## Exercise requirements
Output the text of the material below as a JSON list of strings, one string per line, skipping blank lines. Leave the pictures out.

Short-answer chart tasks:
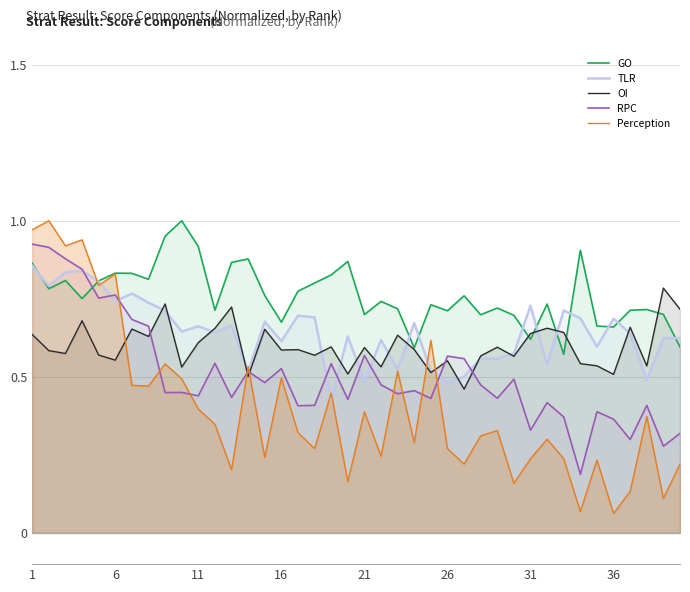

At which category is the sum across all series the highest?

1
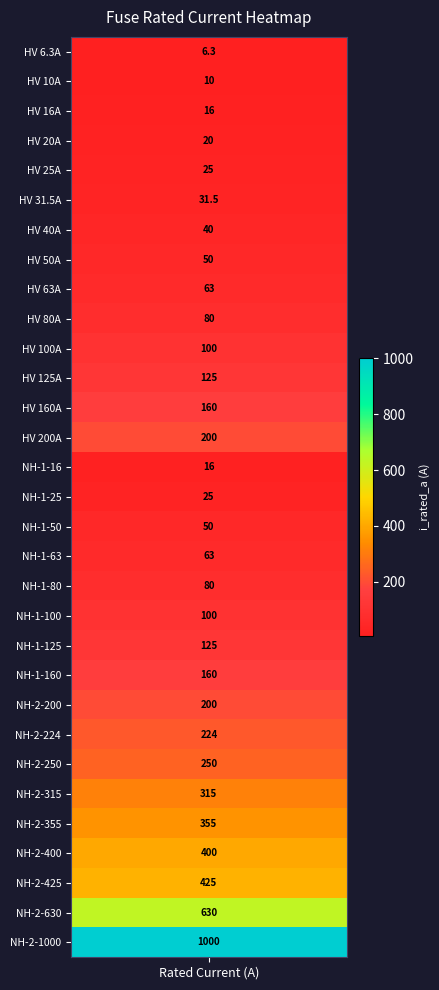

What is the difference between the maximum and minimum values?

993.7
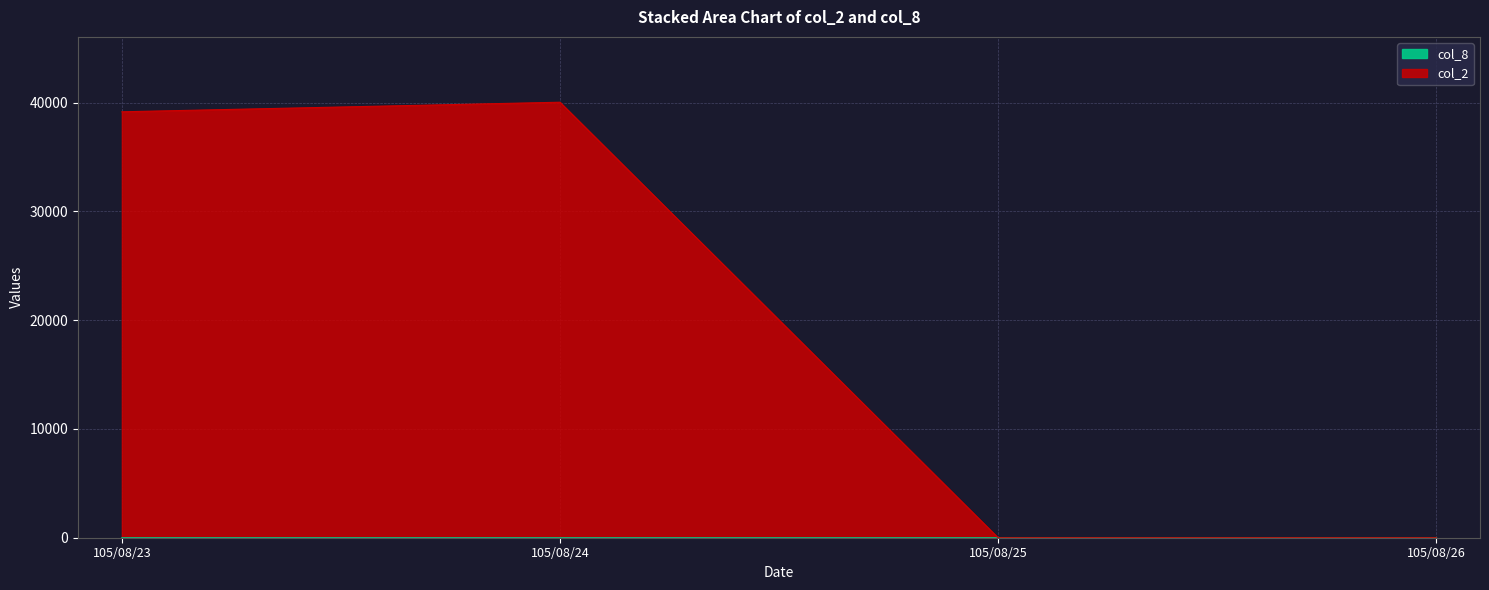

Which label corresponds to the largest value in the chart?

105/08/24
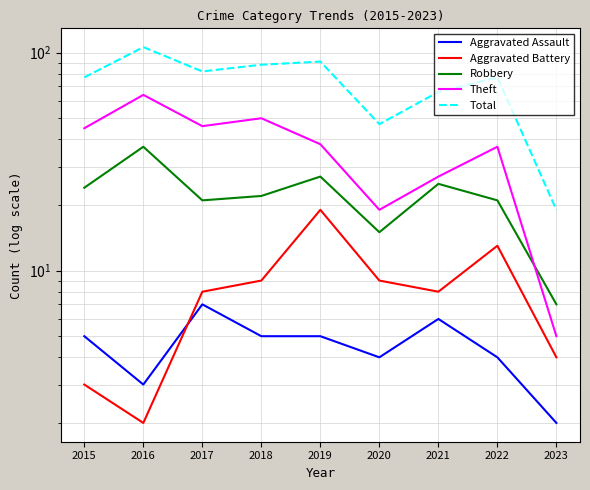

At how many categories does at least one series exceed 97?

1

## Finished exercise
[
  "At which category is the sum across all series the highest?",
  "1",
  "What is the difference between the maximum and minimum values?",
  "993.7",
  "Which label corresponds to the largest value in the chart?",
  "105/08/24",
  "At how many categories does at least one series exceed 97?",
  "1"
]